O presidente do Banco Central (BC), Gabriel Galípolo, recebeu nesta segunda-feira (27) o comando do Banco de Brasília (BRB). O encontro, que durou cerca de uma hora e ocorreu a portas fechadas, contou com a presença do presidente do BRB, Nelson Antônio de Souza, e da diretora de Riscos, Ana Paula Teixeira de Sousa. Oficialmente, a pauta envolveu "assuntos institucionais", mas o pano de fundo é a complexa reestruturação financeira da instituição brasiliense.
O BRB tenta destravar um pacote de socorro de R$ 6,6 bilhões, valor homologado pelo Supremo Tribunal Federal para mitigar prejuízos ligados a operações com o Banco Master. Além desse montante, o Governo do Distrito Federal deve injetar outros R$ 2,2 bilhões. No entanto, o repasse enfrenta barreiras técnicas, como a exigência de garantias por parte de bancos públicos federais e a necessidade de auditorias independentes que comprovem a saúde financeira da entidade.

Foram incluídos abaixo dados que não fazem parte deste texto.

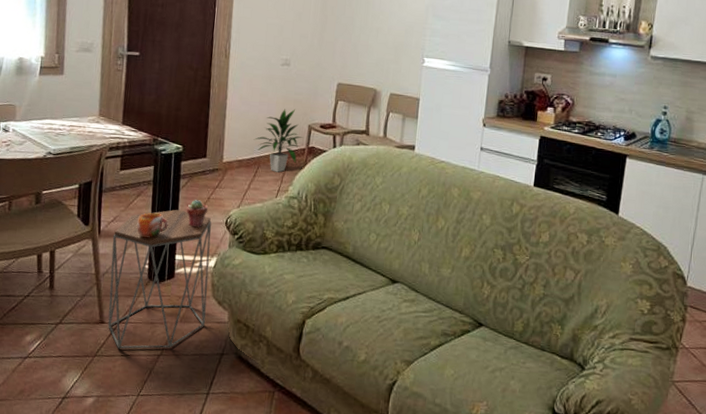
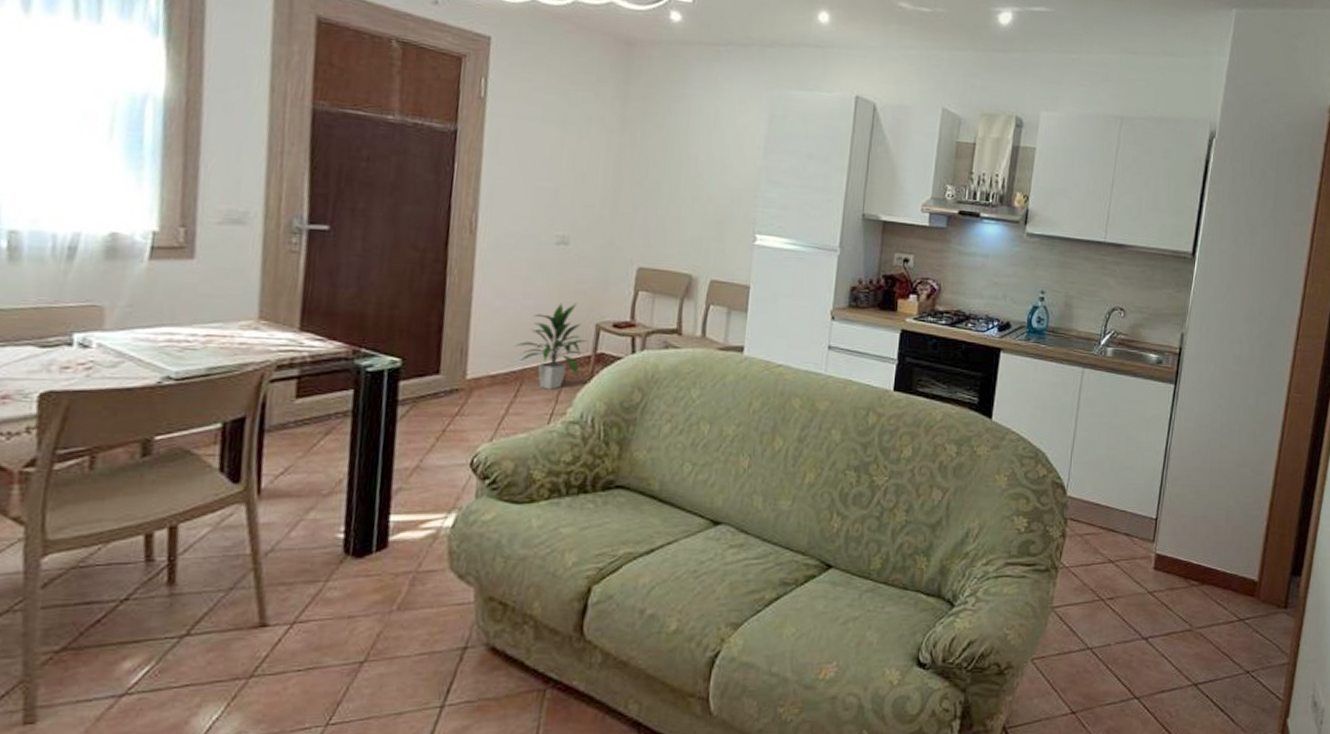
side table: present [107,209,211,349] -> none [273,449,448,662]
mug: present [137,213,168,238] -> none [324,458,378,495]
potted succulent: present [187,200,209,227] -> none [408,434,443,472]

A situação do banco ganhou tons mais críticos após declarações do secretário-executivo da Fazenda, Dario Durigan. Segundo ele, o patrimônio do BRB foi severamente comprometido por ativos de baixa qualidade adquiridos do Banco Master, descrevendo os papéis recebidos como papéis sem valor real. Esse desequilíbrio forçou o cancelamento recente de um acordo de R$ 15 bilhões com a Quadra Capital, que visava justamente converter ativos imobiliários em dinheiro em caixa.
Outro entrave relevante é o atraso na divulgação do balanço financeiro do BRB, uma condição essencial para a liberação dos recursos. Sem a transparência dos dados contábeis atualizados, a instituição permanece sob a mira de sanções e multas do Banco Central. O encontro com Galípolo sinaliza uma tentativa de alinhar os próximos passos para evitar o agravamento da crise de liquidez que atinge o banco estatal.